Patent Strategy and the Paradox of the Problem Solver

You cannot expect anyone to sell against their own vested interests with enthusiasm.  Any person who makes a living solving problems has a vested interest in the continued existence of those problems.  Doctors and disease, police and criminals, lawyers and lawsuits, among others, intertwine in complex relationships where to obviate a problem can also mean to destroy a livelihood.  This means that problem solvers with a vested interest in solving problems the conventional way may not be your best strategists for creating groundbreaking new approaches to dealing with problems.

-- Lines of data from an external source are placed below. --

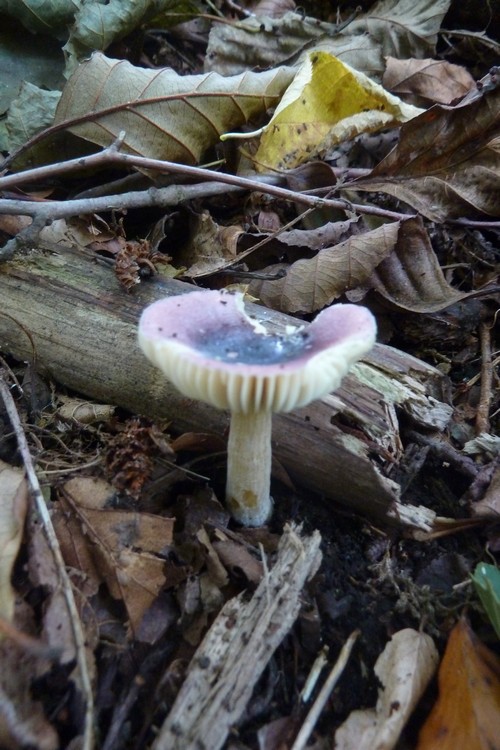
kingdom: Fungi
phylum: Basidiomycota
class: Agaricomycetes
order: Russulales
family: Russulaceae
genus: Russula
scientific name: Russula alnetorum
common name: elle-skørhat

If you seek advice from a patent prosecutor or litigator about patent strategy, then you should also expect that you will be doing a lot of patent prosecution or litigation.  This is no different in principle than if you ask the owner of a golf course how to spend your summer leisure, then you should expect to play a lot of golf.  Sometimes this advice will be right on point.  The more likely result, however, is that you will spend more money on playing golf and more money on your patent prosecution and litigation than you should because it is in the vested interest of those given you advice that you should do so.

If you seek a comprehensive strategy for spending your summer leisure, then you need to find an expert in someone who benefits from your decision within the full range of possibilities you wish to explore.  If you seek a strategy for the full range of possibilities for protecting and exploiting your IP, then you need to find an expert who benefits from your decision within the full range of possibilities you can consider.  The interests of you and your advisors will align, and so will the advice.